My wife and I had some time before our third screening so we hit up The Highball, a bowling alley, bar and karaoke venue which is next door to the Alamo, for some beers and a quick snack. We also got to check out the Fantastic Arcade on its last day. A new addition to the festival lineup as of last year, the organizers have chosen to help highlight independent game developers and setup the Highball as an arcade with small stations setup throughout with PC and Playstation games, as well as standup arcade cabinets and a whole series of arcade based contests. The event this year was open to the public and allowed everyone to check out such creatively titled games as Jesus vs. Dinosaurs, Octodad, Insanely Twisted Shadow Planet and Fract. The game stations have been packed every time I’ve been in there and the few I got a chance to play were fun and it’s nice to see what wild new game ideas are being explored by individuals and small companies.

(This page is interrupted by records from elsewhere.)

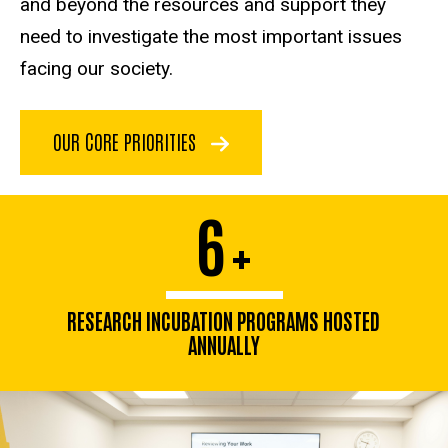
and beyond the resources and support they
need to investigate the most important issues
facing our society.
OUR CORE PRIORITIES
6
+
RESEARCH INCUBATION PROGRAMS HOSTED
ANNUALLY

Science fiction films seem to always be underrepresented by filmmakers. Is easier to try and create buckets of blood than a futuristic world, so when I see anything science fiction on a festival lineup I try and make time for it. Carré Blanc is a French film that explores a corporate controlled future where an ever constant announcement is played to the masses, counting down a set of numbers (the population of the world maybe?), suggesting that people create children, and touting the greatness of croquet, a sport which will make you strong and smart. Phillipe (Sami Bouajila) has grown into a company man, after being rescued from a suicide attempt in his youth, brought on by his own mother’s demise at her own hands. This society has learned to recycle itself and becoming a strong, stoic personality is favored over one for compassion, and Phillipe has modeled himself as such. Unfortunately for the movie, while it’s beautifully shot and a wonder to watch, it develops at a snails pace. It’s a decent effort by a first time writer/director Jean-Baptiste Léonetti that really isn’t my cup of tea.

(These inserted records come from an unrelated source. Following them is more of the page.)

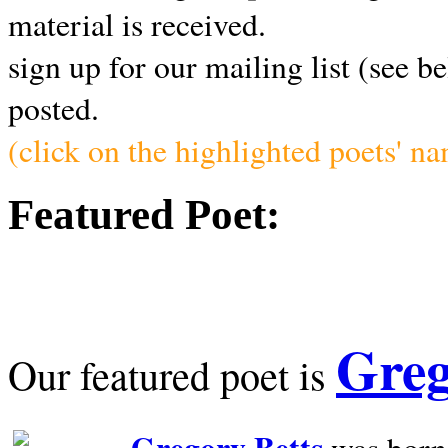
material is received.
sign up for our mailing list (see b
posted.
(click on the highlighted poets' n
Featured Poet:
Greg
Our featured poet is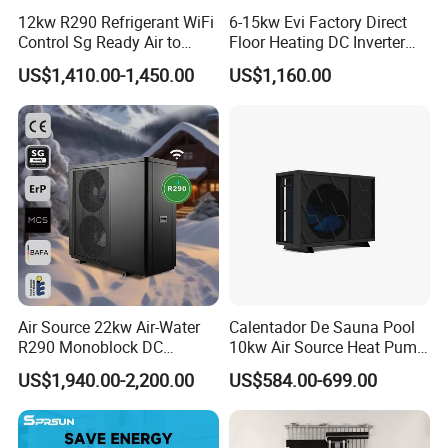
12kw R290 Refrigerant WiFi
6-15kw Evi Factory Direct
Control Sg Ready Air to
Floor Heating DC Inverter
Water Heat Pump
Heat Pumps R32
US$1,410.00-1,450.00
US$1,160.00
Monoblock
Air Source 22kw Air-Water
Calentador De Sauna Pool
R290 Monoblock DC
10kw Air Source Heat Pump
Inverter Heat Pump House
Water Heaters for Water
US$1,940.00-2,200.00
US$584.00-699.00
Heating Cooling Dhw
Heating Cooling System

I ended my day with a double feature of 3D movies. One being easily my favorite 3D movie to date and the other being a case of yet another feature proving that adding a third dimension brings nothing additional to movies. It was an interesting dichotomy. Comin’ At Ya kicked off the 3D rush in the 80s when it came out in 1981. It is a western about a bank robber whose wife is kidnapped on his wedding day and his subsequent trials of her rescue and dealing hot retribution on the men involved. What’s striking about Comin’ At Ya is its over the top use of 3D. Even in the opening titles you’ll have coffee beans, guns, title cards and dozens of other things being popped out at your face. Then throughout the movie the directors took the time and awkward camera angles to make sure they were almost constantly having some new object being pushed out into the audience. Its completely gimmicky but in the most excellent way. If you’re going to use 3D, let’s make sure that you actually feel like you’re watching something exciting. Beyond that, the story is a common western theme but still fairly solid and Tony Anthony, who plays the lead has a commanding onscreen presence.

On the opposite side of the coin, Julia X is billed as a 3D horror movie, but really wastes the premise completely. Starring Kevin Sorbo of Hercules fame as a serial killer who encounters a beautiful blonde with an agenda of her own, the movie itself is filled with all sorts of plot holes. There’s also only a few scenes that attempt to glorify their use of a 3rd dimension but it never really pops and adds nothing whatsoever to the movie. Despite suffering from terrible continuity, repetitive action and some poor CG blood, I had fun with Julia X. The female leads Valerie Azlynn and Alicia Leigh Willis are having a lot of fun and are easy on the eyes and there’s a quick appearance from Joel David Moore (Avatar). It’s the kind of Friday night dreck that provides some laughs and works well as a midnight movie for a film festival.